Ich sitze gemütlich im Bus. Auf einmal driftet der Bus von seiner Spur ab, hebt ab und überschlägt sich dabei in wilden Richtungen, jedoch noch ohne den Boden zu berühren. Der Boden naht - ich sehe mich von außen, wie ich an die Kante des Unterbodens vom Bus trete, um ihm einen entgegengesetzten Spin zu geben und die Rotation zu beruhigen. Ich trete ein zweites Mal gezielt gegen den Bus, sodass er sich kurz vor dem Aufprall auf dem Boden aufrichtet. Der Bus kommt schadlos zur Landung.
3.05 Uhr - ich wache auf, der Wecker klingelt. Superman torkelt zum Balkon und flucht vor sich hin: "WAS ein Scheisshobby, WAS ein Scheiiisshobby!" Der Blick vom Balkon zum Himmel wird mit dem Kommentar - „Scheisse, es ist wirklich richtig klar!“ bedacht.
Ja das böse Sch-Wort… aber das ist O-Ton Leute, was soll ich machen.
Superman macht sich erstmal einen Instantkaffee.
Ich hatte vor, die angesagten klaren Morgenstunden zu nutzen. Schon gegen 2 Uhr wurde ich kurz wach, hab aus dem Fenster geblinzelt und Sterne festgestellt, blieb aber aus Vernunft liegen und schlief nochmal ein.
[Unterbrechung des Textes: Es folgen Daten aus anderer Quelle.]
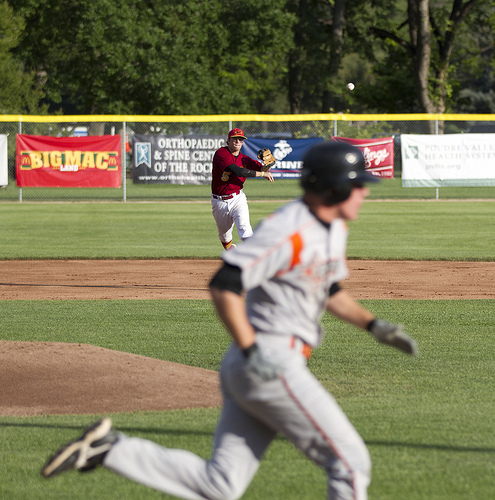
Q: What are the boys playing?
A: Baseball.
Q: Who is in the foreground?
A: The base runner.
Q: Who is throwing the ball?
A: The fielder.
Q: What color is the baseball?
A: White.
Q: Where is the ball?
A: In the air.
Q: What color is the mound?
A: Brown.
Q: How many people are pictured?
A: Two.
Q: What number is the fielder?
A: Five.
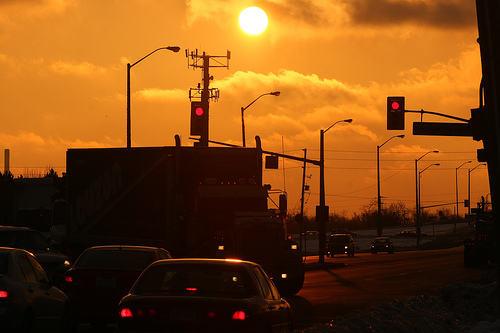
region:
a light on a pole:
[341, 73, 428, 130]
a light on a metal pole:
[379, 71, 417, 115]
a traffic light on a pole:
[376, 75, 467, 139]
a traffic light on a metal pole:
[357, 79, 487, 164]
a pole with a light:
[373, 73, 456, 153]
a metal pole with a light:
[358, 73, 465, 162]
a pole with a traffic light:
[377, 66, 469, 151]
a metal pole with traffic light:
[372, 55, 494, 165]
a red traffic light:
[358, 73, 472, 188]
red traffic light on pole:
[346, 64, 499, 194]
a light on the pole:
[375, 62, 472, 208]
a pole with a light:
[378, 63, 483, 164]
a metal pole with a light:
[366, 75, 483, 169]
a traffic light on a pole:
[387, 87, 485, 182]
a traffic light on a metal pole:
[361, 84, 493, 171]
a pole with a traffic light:
[374, 80, 493, 196]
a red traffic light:
[382, 82, 457, 165]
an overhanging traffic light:
[382, 91, 411, 133]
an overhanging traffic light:
[184, 96, 211, 137]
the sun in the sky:
[234, 3, 271, 35]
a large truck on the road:
[64, 127, 306, 293]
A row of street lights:
[119, 43, 484, 233]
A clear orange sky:
[0, 0, 499, 214]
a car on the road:
[117, 256, 296, 331]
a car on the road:
[63, 239, 170, 312]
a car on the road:
[0, 247, 72, 332]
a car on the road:
[323, 227, 355, 260]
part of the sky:
[4, 0, 72, 66]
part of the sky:
[3, 56, 60, 128]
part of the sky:
[61, 63, 121, 133]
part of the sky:
[17, 135, 65, 170]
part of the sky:
[282, 4, 344, 68]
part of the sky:
[353, 5, 418, 70]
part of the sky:
[293, 63, 366, 113]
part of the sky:
[330, 168, 365, 193]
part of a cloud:
[311, 88, 348, 104]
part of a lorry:
[216, 168, 235, 195]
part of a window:
[207, 269, 232, 305]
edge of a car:
[245, 285, 257, 311]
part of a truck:
[233, 201, 253, 234]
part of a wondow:
[208, 283, 223, 294]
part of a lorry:
[277, 206, 306, 227]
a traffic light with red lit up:
[385, 95, 404, 131]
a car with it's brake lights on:
[115, 258, 290, 332]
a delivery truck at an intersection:
[65, 146, 303, 298]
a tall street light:
[375, 133, 403, 234]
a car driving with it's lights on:
[367, 235, 392, 252]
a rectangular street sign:
[410, 120, 465, 135]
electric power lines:
[260, 145, 485, 166]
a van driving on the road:
[322, 230, 354, 257]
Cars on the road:
[18, 210, 361, 322]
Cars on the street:
[3, 211, 291, 320]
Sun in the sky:
[228, 7, 273, 38]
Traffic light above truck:
[173, 96, 221, 137]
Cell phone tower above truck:
[161, 45, 240, 132]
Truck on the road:
[50, 138, 325, 283]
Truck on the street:
[56, 138, 306, 285]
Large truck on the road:
[60, 139, 310, 276]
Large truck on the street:
[51, 143, 315, 283]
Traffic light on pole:
[386, 92, 481, 154]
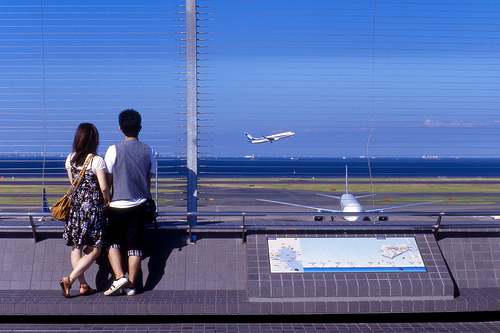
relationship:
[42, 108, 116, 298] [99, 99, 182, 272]
woman with man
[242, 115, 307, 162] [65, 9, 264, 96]
plane in sky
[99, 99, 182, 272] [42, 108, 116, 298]
man with woman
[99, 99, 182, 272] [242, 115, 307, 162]
man watching plane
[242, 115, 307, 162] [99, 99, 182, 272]
plane near man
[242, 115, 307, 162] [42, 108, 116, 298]
plane near woman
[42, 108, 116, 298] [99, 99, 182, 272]
woman and man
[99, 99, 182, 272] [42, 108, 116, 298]
man and woman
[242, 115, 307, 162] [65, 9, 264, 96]
plane above sky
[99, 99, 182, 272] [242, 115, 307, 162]
man close to plane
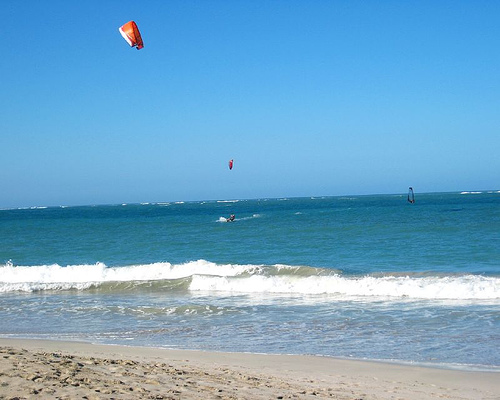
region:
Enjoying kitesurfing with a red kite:
[106, 5, 261, 195]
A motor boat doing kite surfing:
[188, 180, 297, 240]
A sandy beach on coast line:
[5, 317, 345, 392]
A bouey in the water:
[376, 165, 443, 235]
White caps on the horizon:
[19, 187, 261, 215]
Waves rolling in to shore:
[13, 240, 262, 328]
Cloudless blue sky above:
[187, 3, 458, 139]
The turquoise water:
[291, 205, 436, 285]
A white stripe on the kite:
[85, 10, 196, 60]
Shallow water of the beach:
[17, 290, 412, 384]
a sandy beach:
[6, 355, 385, 399]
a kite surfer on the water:
[210, 198, 240, 225]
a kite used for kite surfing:
[113, 16, 148, 57]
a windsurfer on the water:
[404, 183, 418, 210]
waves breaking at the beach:
[1, 253, 498, 322]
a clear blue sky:
[3, 56, 493, 141]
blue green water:
[5, 226, 499, 249]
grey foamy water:
[15, 298, 499, 336]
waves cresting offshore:
[1, 192, 403, 209]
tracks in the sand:
[28, 354, 94, 391]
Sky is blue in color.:
[36, 65, 121, 147]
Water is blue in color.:
[52, 215, 167, 247]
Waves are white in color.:
[7, 250, 202, 297]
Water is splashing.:
[5, 256, 146, 317]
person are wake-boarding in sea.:
[212, 142, 437, 233]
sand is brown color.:
[40, 352, 85, 392]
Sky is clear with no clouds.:
[32, 20, 400, 190]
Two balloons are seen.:
[91, 0, 261, 195]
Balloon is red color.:
[105, 12, 165, 62]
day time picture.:
[33, 29, 455, 372]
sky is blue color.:
[235, 47, 385, 137]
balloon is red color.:
[110, 15, 175, 65]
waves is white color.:
[60, 235, 436, 335]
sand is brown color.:
[25, 350, 110, 395]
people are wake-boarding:
[185, 180, 420, 220]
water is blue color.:
[296, 217, 373, 249]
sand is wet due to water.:
[308, 356, 372, 385]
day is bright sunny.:
[40, 240, 458, 393]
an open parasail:
[107, 18, 168, 63]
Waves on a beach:
[4, 250, 496, 377]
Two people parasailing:
[199, 150, 456, 263]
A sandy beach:
[10, 329, 499, 396]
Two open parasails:
[101, 15, 263, 180]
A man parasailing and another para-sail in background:
[114, 14, 249, 229]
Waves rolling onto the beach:
[6, 253, 499, 385]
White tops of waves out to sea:
[8, 192, 214, 237]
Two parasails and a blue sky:
[103, 18, 262, 182]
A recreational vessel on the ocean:
[381, 180, 498, 259]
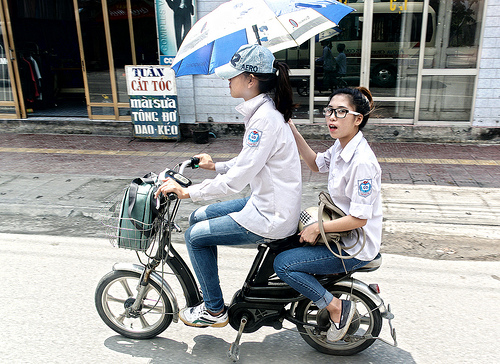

Vor dem Aufbruch schaute ich noch schnell, wo Caroline´s Haystack liegt, den wollte ich unbedingt ansteuern. Skysafari manövriert mich irgendwo bei ca. 4h Rektaszension und 20 Grad Deklination hin, mitten ins nirgendwo. Ganz woanders! Mist. Was für ein Bock im Programm. Also doch wieder den klassischen Atlas (ISDA) hergenommen und in den Rucksack gestopft.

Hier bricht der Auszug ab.